Ga direct naar de content

Met name lagere inkomens vaker arbeidsongeschikt door langer doorwerken

Geplaatst als type:
Gepubliceerd om: augustus 27 2020

De afgelopen jaren heeft het kabinet langer doorwerken gestimuleerd, maar mogelijk zijn niet alle oudere werknemers daartoe in staat. Hebben de afschaffing van het vroegpensioen en het verhogen van de AOW-leeftijd de kans op arbeidsongeschiktheid doen toenemen?

In het kort

– Door de afschaffing van het vroegpensioen en de verhoging van de AOW-leeftijd wordt er steeds langer doorgewerkt.
– Het aantal WIA-aanvragen van zestigplussers is door de vroegpensioenafschaffing en de hogere AOW-leeftijd verdubbeld.
– Het verhogen van de AOW-leeftijd leidt tot verschillende ­effecten tussen bedrijfstakken.

Om het pensioenstelsel in de toekomst betaalbaar te houden heeft het kabinet de afgelopen jaren langer doorwerken gestimuleerd, onder meer door het afschaffen van het vroegpensioen in 2006 en het geleidelijk verhogen van de AOW-leeftijd vanaf 2013. En met succes: in een relatief korte periode van nog geen vijftien jaar is de gemiddelde leeftijd waarop mensen stoppen met werken, gestegen met meer dan vier jaar volgens cijfers van het Centraal Bureau voor de Statistiek (CBS, 2019).

Doorwerken tot het bereiken van de pensioenleeftijd blijkt echter niet voor iedereen weggelegd. Met name de gezondheid is hierbij een beperkende factor; mensen met een gezondheid die als slecht wordt ervaren hebben een drie keer hogere kans op uitstroom uit werk via arbeidsongeschiktheid (Van Rijn et al., 2014).
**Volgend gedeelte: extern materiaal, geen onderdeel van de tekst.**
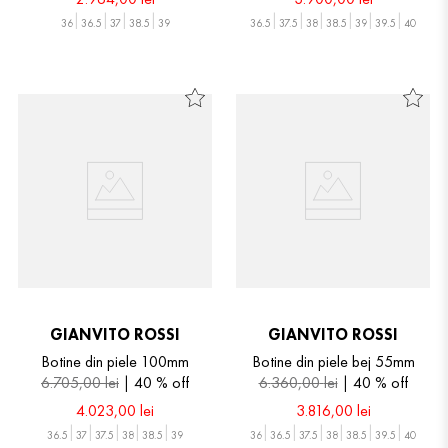
36
36.5
37
38.5
39
36.5
37.5
38
38.5
39
39.5
40
GIANVITO ROSSI
GIANVITO ROSSI
Botine din piele 100mm
Botine din piele bej 55mm
6
.
705
,
00
lei
40 %
off
6
.
360
,
00
lei
40 %
off
4
.
023
,
00
lei
3
.
816
,
00
lei
36.5
37
37.5
38
38.5
39
36
36.5
37.5
38
38.5
39.5
40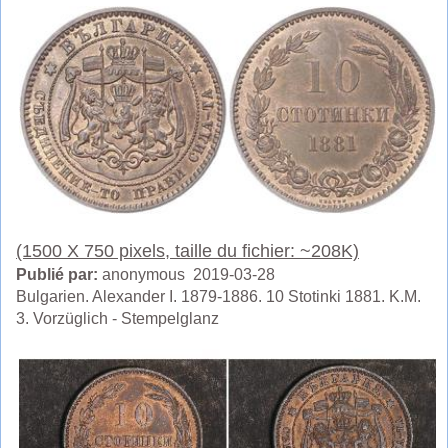
(1500 X 750 pixels, taille du fichier: ~208K)
Publié par:
anonymous 2019-03-28
Bulgarien. Alexander I. 1879-1886. 10 Stotinki 1881. K.M.
3. Vorzüglich - Stempelglanz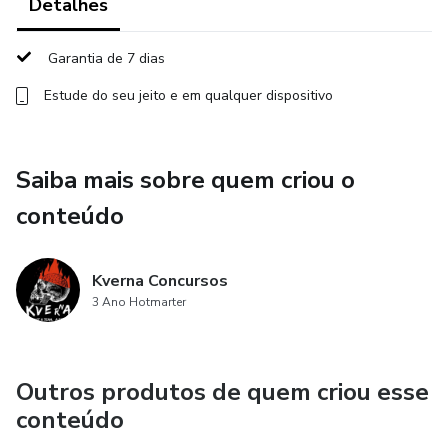
Detalhes
Garantia de 7 dias
Estude do seu jeito e em qualquer dispositivo
Saiba mais sobre quem criou o
conteúdo
Kverna Concursos
3 Ano Hotmarter
Outros produtos de quem criou esse
conteúdo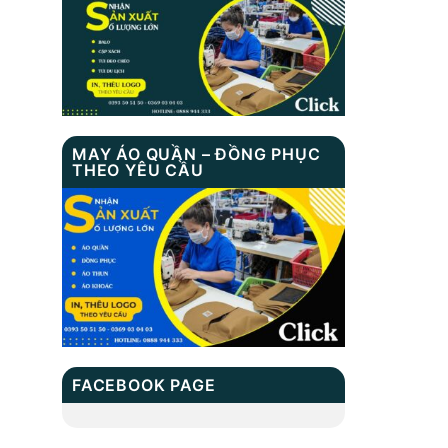
TÚI DU LỊCH MS:
TN 7003
BALO HỌC SINH
MS: TN 2037
MAY ÁO QUẦN – ĐỒNG PHỤC
THEO YÊU CẦU
Cặp Học Sinh Cấp 3
Xbags Success XB
4001
BALO LAPTOP MS :
TN 1031
FACEBOOK PAGE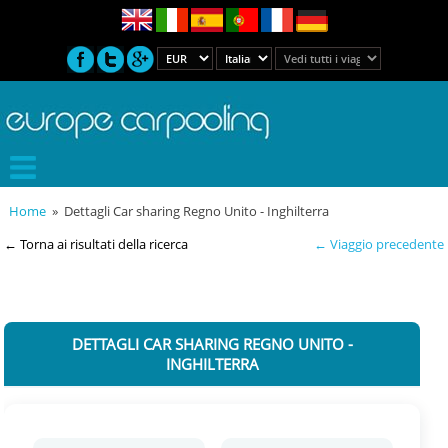
Home
» Dettagli Car sharing Regno Unito - Inghilterra
← Torna ai risultati della ricerca
← Viaggio precedente
DETTAGLI CAR SHARING REGNO UNITO -
INGHILTERRA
Bij langdurige ziekte kan een WIA-uitkering (Wet werk en inkomen naar arbeidsvermogen) worden aangevraagd.

Nu mensen tot op hogere leeftijd doorwerken, is daarom te verwachten dat het aantal mensen toeneemt dat een WIA-uitkering ontvangt. Dit geldt vooral voor de lagere inkomens: doorgaans beginnen ze op jongere leeftijd met werken, verrichten ze vaker fysiek zwaar werk, en hebben ze gemiddeld een mindere gezondheid dan werknemers met een hoog inkomen (Burdorf et al., 2016).

Het Uitvoeringsinstituut Werknemersverzekeringen (UWV) signaleerde in een paar recente rapporten een sterke stijging van het aantal mensen in de leeftijdsgroep 60­­–65 jaar dat een WIA-­uitkering krijgt toegekend. In 2016 nam de instroom bij deze leeftijdsgroep toe met 27 procent, in 2017 met nog eens 13 procent, en in 2018 was er een verdere toename van 16 procent (Berendsen en Rijnsburger, 2019). Volgens het UWV is deze stijgende trend voor een belangrijk deel te verklaren door de toename van het aantal oudere werknemers en het aantal werkende vrouwen, alsmede door het geleidelijk verhogen van de pensioenleeftijd (Berendsen en Van Deursen, 2018; Berendsen et al., 2019).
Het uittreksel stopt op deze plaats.